Comfort Matters, Alonzo said, starts with the beliefs that comfort benefits people with dementia, that those with dementia are experts on their own personal comfort, that people with dementia communicate comfort and discomfort through their actions, that everyone who has dementia can be comfortable, and that the goal of comfort should not be reserved for end-of-life circumstances. The model allows residents to sleep as they wish; to eat what they enjoy when they want to eat, regardless of dietary concerns; to perform activities of daily living on their own terms; and to be engaged as they like.
The model, she added, “recogniz[es] that this is a terminal condition, and of course this is a time when you really should enjoy whatever piece of life gives you pleasure.”
Beatitudes tested Comfort Matters in its Vermilion Cliffs area, a secure neighborhood for those with advanced dementia located in its center for skilled nursing, rehabilitation and post-acute care. The backbone of the approach is “deceptively simple,” Alonzo said: “We must anticipate needs; we need to know who the person is; we need to practice person-directedness, which means we need to listen as they respond to us in whatever way that they can, to identify whether or not something suits them; and we must do it within the framework of an empowered team that can, at the moment, change direction and do something different to create comfort for any particular individual.”
Those empowered teams are key to changing a community’s culture to one that embraces a “comfort as primary goal” philosophy, she added. Such interdisciplinary teams, led by a nurse and a social worker, can meet weekly to discuss what needs to be modified and how to do so. Policies and procedures related to activities, bathing, bowel and bladder management, call light use, comfort care, dining, dressing and grooming, healthcare decisions, mobility and safety, pain management and self-protectedness/rejection of care should support individuality, capitalize on residents’ strengths and minimize their challenges, Alonzo said.
The process, she notes, is based on quality assurance and performance improvement (QAPI). Comfort Matters has identified about 120 competencies to help staff members operationalize the approach, some of which apply to several disciplines of the interdisciplinary team. Collectively, the competencies affect every role in the nursing home—for instance, physicians and those working in the housekeeping, maintenance and dietary areas—not just nursing staff and aides.
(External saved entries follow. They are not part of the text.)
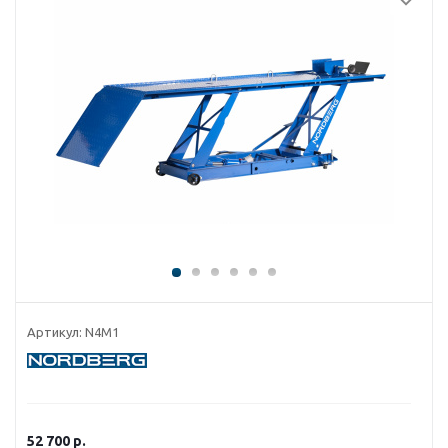
Артикул:
N4M1
52 700
р.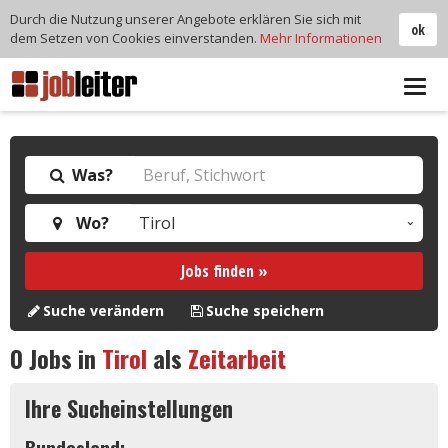
Durch die Nutzung unserer Angebote erklären Sie sich mit
ok
dem Setzen von Cookies einverstanden.
Mehr Informationen
Tog
navi
Was?
Wo?
Jobs finden »
Suche verändern
Suche speichern
0
Jobs in
Tirol
als
Zeitarbeit
Ihre Sucheinstellungen
Bundesland:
“We have to help staff understand that comfort does not just matter at the end of life. It matters all the time and in everything, from how we would help someone rise in the morning to how we help them go to bed at night,” Alonzo said.
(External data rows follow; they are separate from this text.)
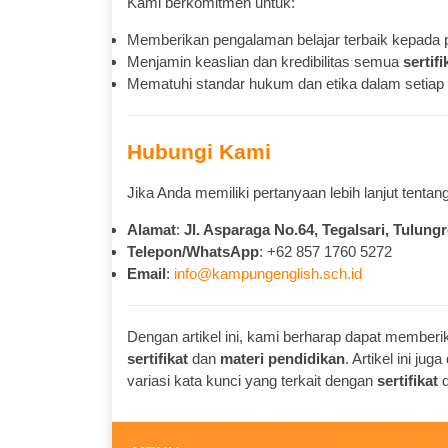
Kami berkomitmen untuk:
Memberikan pengalaman belajar terbaik kepada 
Menjamin keaslian dan kredibilitas semua
sertifi
Mematuhi standar hukum dan etika dalam setiap 
Hubungi Kami
Jika Anda memiliki pertanyaan lebih lanjut tentan
Alamat
:
Jl. Asparaga No.64, Tegalsari, Tulung
Telepon/WhatsApp
: +62 857 1760 5272
Email
:
info@kampungenglish.sch.id
Dengan artikel ini, kami berharap dapat member
sertifikat
dan
materi pendidikan
. Artikel ini j
variasi kata kunci yang terkait dengan
sertifikat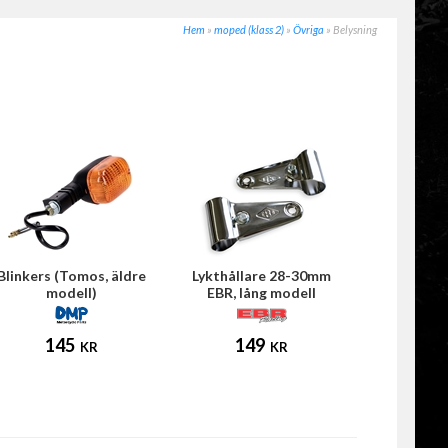
Hem
»
moped (klass 2)
»
Övriga
»
Belysning
Blinkers (Tomos, äldre
Lykthållare 28-30mm
modell)
EBR, lång modell
(Puch/Tomos/Universal)
145
149
KR
KR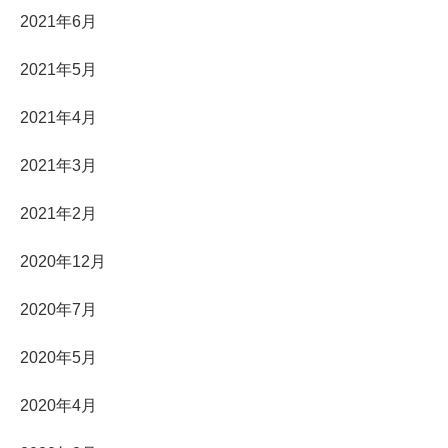
2021年6月
2021年5月
2021年4月
2021年3月
2021年2月
2020年12月
2020年7月
2020年5月
2020年4月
She detailed “impactful” improvements in quality of life for residents and their families, quality of work life for staff members and financial benefits for the Beatitudes Campus stemming from the implementation of Comfort Matters. Specifically, she said, the focus on mind, body and spirit rather than just medical needs now means that physical restraints, therapeutic diets and supplements no longer are used; antipsychotic and anxiolytic medication use is minimal (see chart, “Medication Use Rates, August 2014,” by clicking on photo, upper left); weight loss among residents is rare; and residents do not exhibit sundown symptoms and are less likely to resist care. (See table, “Beatitudes Campus – Evolution of Care Models,” here or by clicking on photo, upper left.)